Monday, November 26, 2007

AGU Meeting Planner

I spent some time this morning searching the schedule for the upcoming American Geophysical Union meeting in San Francisco, and decided to vent. The on-line abstract searcher and meeting planner could be the most user-unfriendly and time-wasting internet tools around. I don't think AGU has updated their online searching in years, and as far as I can tell you can only export your selected itinerary as a poorly formatted email, damn near impossible to import into anything useful or make easier to read in any way. I move that AGU pays one of its computer savvy members to redesign the meeting website for next year, this time with a focus on being user friendly. Seriously, I'd be thrilled for a tab-delimited text file right about now. As it is I have about 13 printed pages of session names, posters, and talks. I think the style is properly called "dot matrix, circa 1991." I feel like printing it out on that wide green-striped paper we used when I worked for the Department of Fish and Game.

4 comments:

Anonymous said...

If you learn how to use Regular Expressions (one of the best computer books ever is Mastering Regular Expressions by Jeffrey Friedl) and combine that either with a scripting language (e.g. Perl, Python, Tcl, Ruby), a command line Unix tool like grep, sed, or awk, or with a Regex-compatible text editor (I'm an Alpha holdout on MacOS X, and of course there's Emacs), then you can chop nearly any ugly text into a properly formatted schedule.

I went to the AGU website, randomly selected some sections and had the site email it to me. The online interface isn't bad, but the email output! I see what you mean about vintage 1991--actually, it'd be considered pretty fancy and well-formatted output in 1991. It's like they just ran the html page through an html-to-txt converter. I can sort of see how I'd write a script to parse it but I'm at work now and shouldn't try to actually write such a script.

Thermochronic said...

Learning to shop ugly text could be useful, not just for AGU, but for some of the things I am trying to do automating labs. I'll have to investigate.

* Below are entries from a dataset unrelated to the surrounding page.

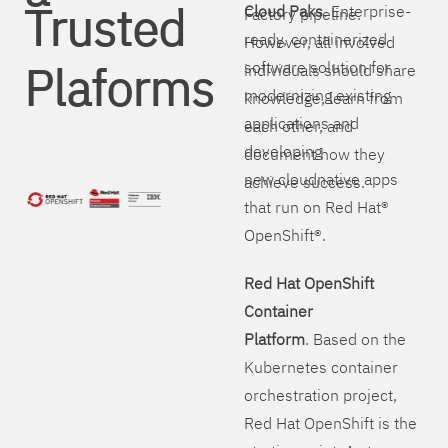
Trusted
Cloud Paks
. Enterprise-
Factory pipeline.
ready, containerized
However, all involved
Plaforms
software solution for
individuals should share
modernizing existing
knowledge, learn from
applications and
each other, and
developing
document how they
new cloudnative apps
achieve success.
that run on Red Hat®
OpenShift®.
Red Hat OpenShift
Container
Platform
. Based on the
Kubernetes container
orchestration project,
Red Hat OpenShift is the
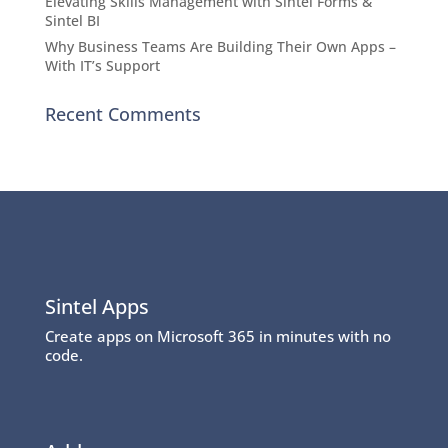
Elevating Skills Management with Sintel Forms &
Sintel BI
Why Business Teams Are Building Their Own Apps –
With IT’s Support
Recent Comments
Sintel Apps
Create apps on Microsoft 365 in minutes with no
code.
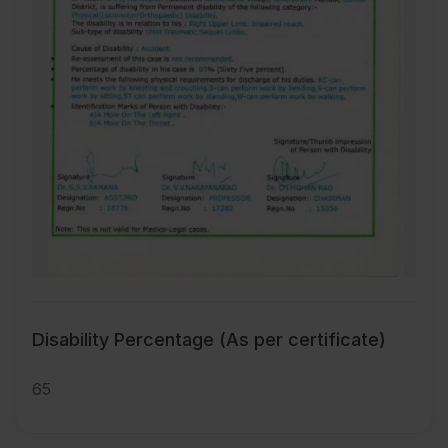
Disability Percentage (As per certificate)
65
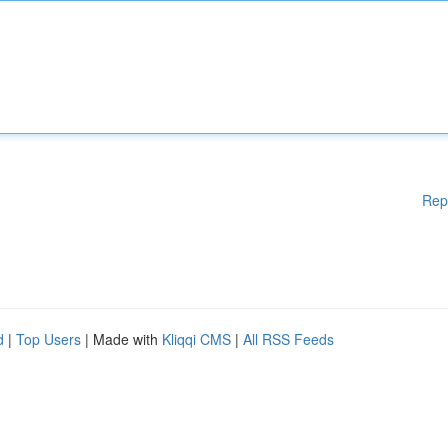
Rep
d
|
Top Users
| Made with
Kliqqi CMS
|
All RSS Feeds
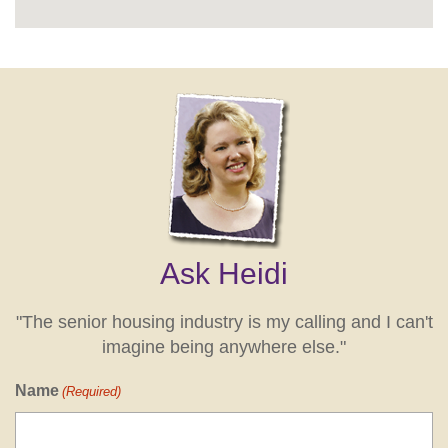
Ask Heidi
"The senior housing industry is my calling and I can't
imagine being anywhere else."
Name
(Required)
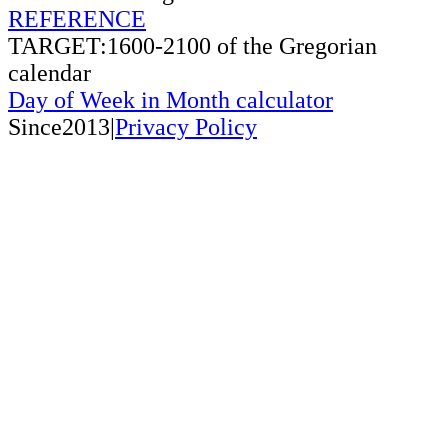
REFERENCE
TARGET:1600-2100 of the Gregorian
calendar
Day of Week in Month calculator
Since2013|
Privacy Policy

I think my biggest beef with the AGU meeting planner (aside from the output) is the lack of search options. You cannot search abstract text in the meeting planner (that of course is a separate tool), and you cannot differentiate between title and author text. So if you happen to have a field area or feature that is also a common last name, you get a few dozen search returns for one or two relevant presentations. The same is true for the abstract searcher. If you search for "pyrenees", you also get back people who work at the Pic du Midi (Pyrenees) research center. It just seems goofy to me.

For the output, I am a huge fan of all of the "|" characters. Very visually appealing.

Anonymous said...

i don't even try w/ the online thing ... I just look at the book when I get there, highlight things, and tear out pages of sessions I want to go to.

Andrew Alden, Oakland Geology blog said...

I've never relied on the "meeting planner" widget or the searcher. My strategy is top-down: browse the sessions and jot down any that look interesting, then read the abstract titles to choose the best prospect. A long time ago I gave up trying to rush between sessions to catch a particular talk--it's either the whole session (or a good chunk of it) or nothing. In the end I have a very small slip of paper with two-to-four sessions and their room numbers for each day.

Sometimes I envy real geologists, who have actual research specialties and can winnow out almost everything. I try to cast the widest possible net for Geology at About.com, and some days at AGU are real agony because of what I have to miss.